About this exercise: Everything in the listing below except the pictures should be reproduced exactly.

Source material:
-- Opening Marker --
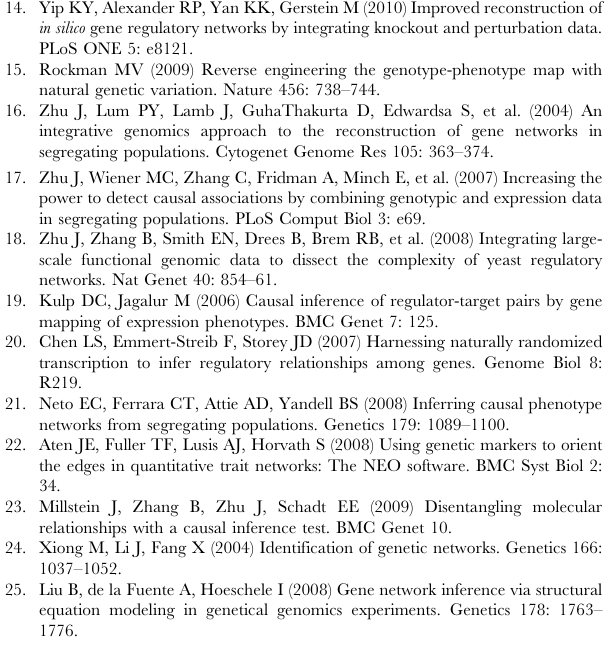
Figure S1 Performance of the SML algorithm for DAGs [(a) and (b)] or DCGs [(c) and (d)] of N g = 30 genes obtained with 5 (solid line) or 10 (dashed line) fold cross validation. Expected number of nodes per node is N e ~ 3 . PD and FDR were obtained from 100 replicates of the network with different sample sizes from 100 to 1,000. Figure S2 Performance of the SML algorithm for DAGs [ (a) and (b)] or DCGs [(c) and (d)] of N g = 30 genes obtained with the optimal l (solid line) or an l 10% less than the optimal l (dashed line). Expected number of nodes per node is N e ~ 3 . PD and FDR were obtained from 100 replicates of the network with different sample sizes from 100 to 1,000. Figure S3 Performance of the SML algorithm with stability selection (STS) or cross validation for DAGs [ (a) and (b)] or DCGs [(c) and (d)] of N g ~ 30 genes. Expected number of nodes per node is N e ~ 3 . PD and FDR were obtained from 100 replicates of the network with different sample sizes from 100 to 1,000.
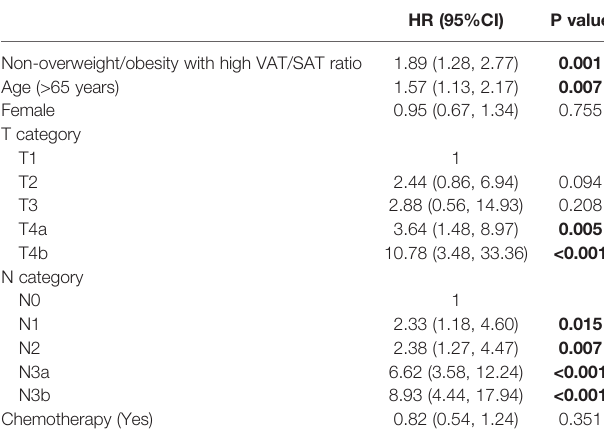
TABLE 5 | Association between non-overweight/obesity with high VAT/SAT ratio and disease-speci fi c survival by multivariate Cox analysis in patients with gastric cancer.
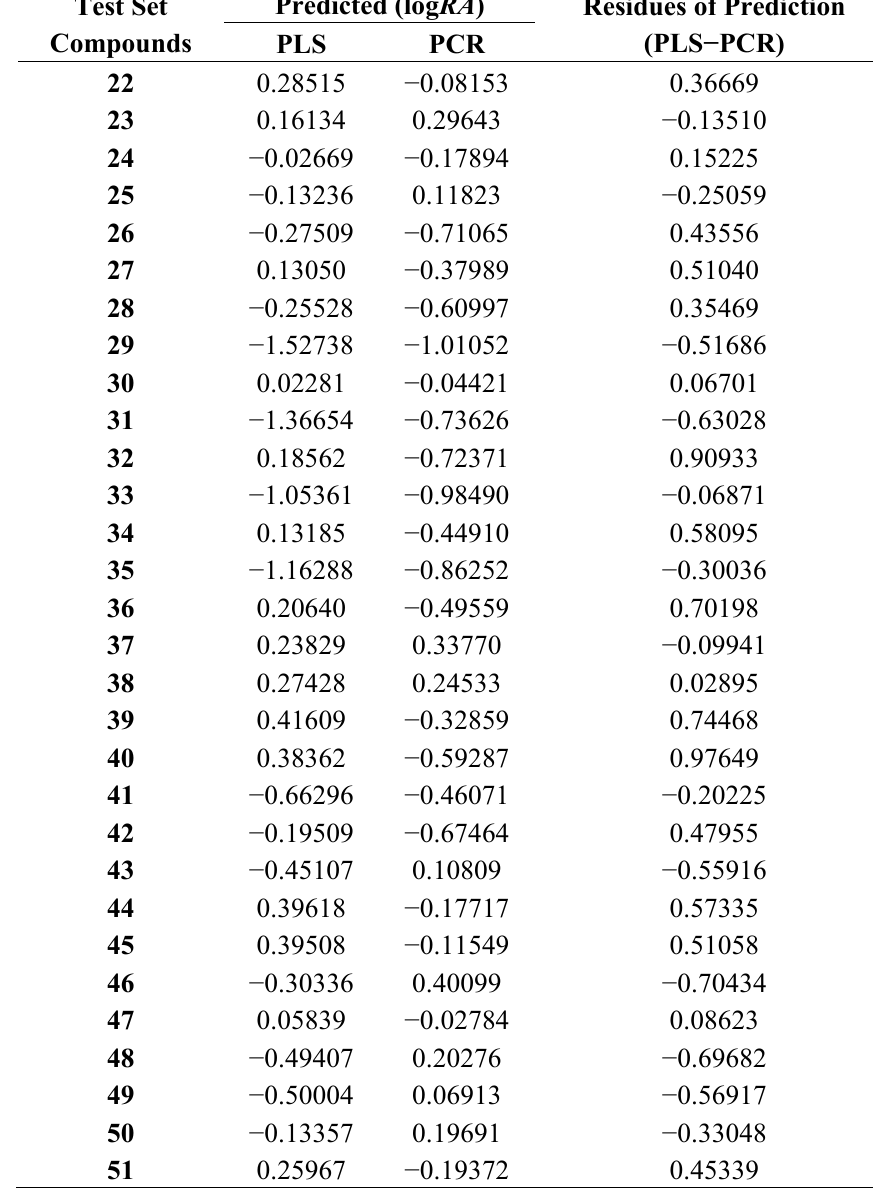
Table 7. Antimalarial activity predicted (log AR) by PCR and PLS models for the test set compounds and residues of prediction between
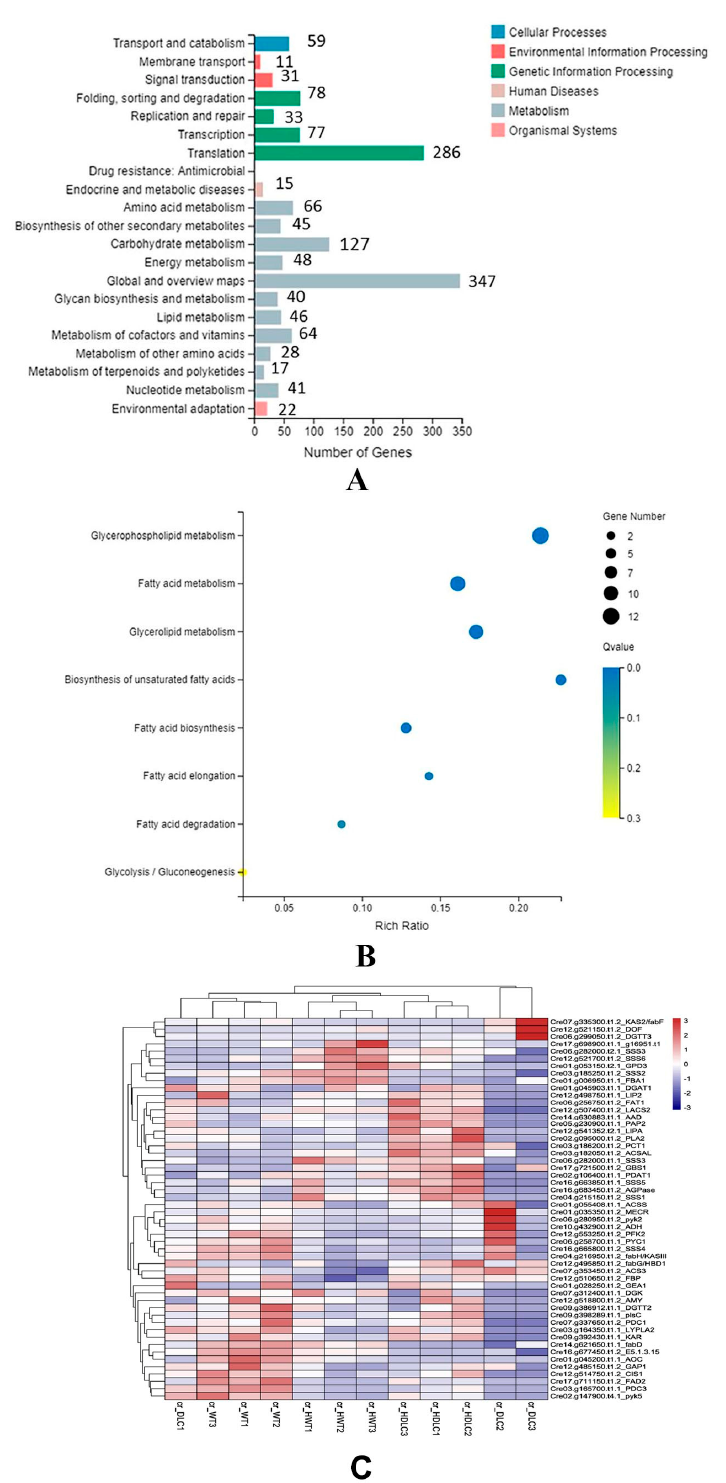
Figure 5. KEGG pathway classification and enrichment of DEGs from DLC vs. WT. ( A ) KEGG pathway classification of DEGs. ( B ) KEGG enrichment of DEGs involved in the lipid metabolism. The Q value ranges from 0 to 0.3. A Q value closer to zero suggests more considerable enrichment. Pathways with Q values ≤ 0.05 were defined as significantly enriched pathways for the DEGs. ( C ) The clustering heatmap of DEGs related to lipid metabolism. For the clustering heatmap, normalized counts were rescaled between − 3 and 3; clustering was based on Pearson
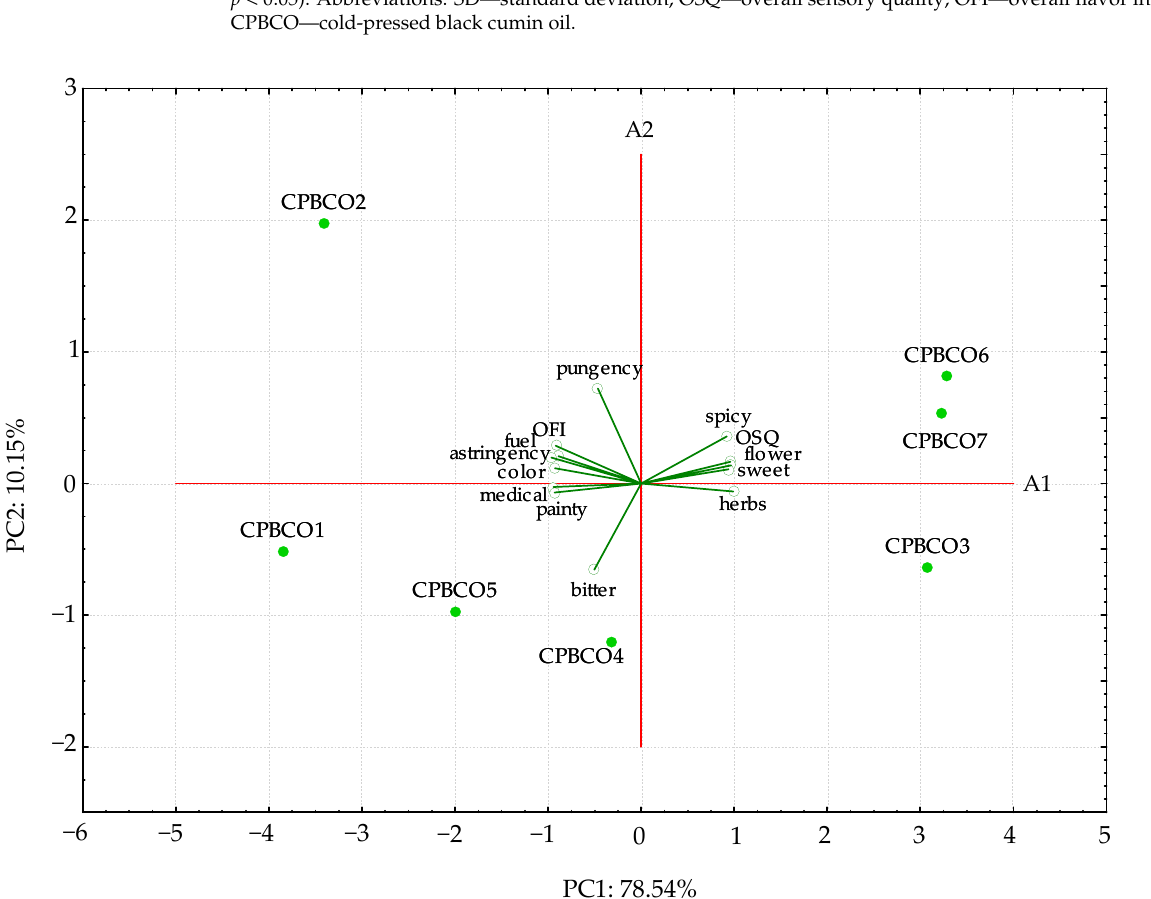
Figure 1. Biplot for PC1 and PC2 scores generated by the PCA of 12 attributes and OSQ for cold- pressed black cumin oils. Table 7. Means for the scoring of the overall sensory quality and sensory attributes.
-- Closing Marker --
Response to the task:
Figure S1 Performance of the SML algorithm for DAGs [(a) and (b)] or DCGs [(c) and (d)] of N g = 30 genes obtained with 5 (solid line) or 10 (dashed line) fold cross validation. Expected number of nodes per node is N e ~ 3 . PD and FDR were obtained from 100 replicates of the network with different sample sizes from 100 to 1,000. Figure S2 Performance of the SML algorithm for DAGs [ (a) and (b)] or DCGs [(c) and (d)] of N g = 30 genes obtained with the optimal l (solid line) or an l 10% less than the optimal l (dashed line). Expected number of nodes per node is N e ~ 3 . PD and FDR were obtained from 100 replicates of the network with different sample sizes from 100 to 1,000. Figure S3 Performance of the SML algorithm with stability selection (STS) or cross validation for DAGs [ (a) and (b)] or DCGs [(c) and (d)] of N g ~ 30 genes. Expected number of nodes per node is N e ~ 3 . PD and FDR were obtained from 100 replicates of the network with different sample sizes from 100 to 1,000.
TABLE 5 | Association between non-overweight/obesity with high VAT/SAT ratio and disease-speci fi c survival by multivariate Cox analysis in patients with gastric cancer.
Table 7. Antimalarial activity predicted (log AR) by PCR and PLS models for the test set compounds and residues of prediction between
Figure 5. KEGG pathway classification and enrichment of DEGs from DLC vs. WT. ( A ) KEGG pathway classification of DEGs. ( B ) KEGG enrichment of DEGs involved in the lipid metabolism. The Q value ranges from 0 to 0.3. A Q value closer to zero suggests more considerable enrichment. Pathways with Q values ≤ 0.05 were defined as significantly enriched pathways for the DEGs. ( C ) The clustering heatmap of DEGs related to lipid metabolism. For the clustering heatmap, normalized counts were rescaled between − 3 and 3; clustering was based on Pearson
Figure 1. Biplot for PC1 and PC2 scores generated by the PCA of 12 attributes and OSQ for cold- pressed black cumin oils. Table 7. Means for the scoring of the overall sensory quality and sensory attributes.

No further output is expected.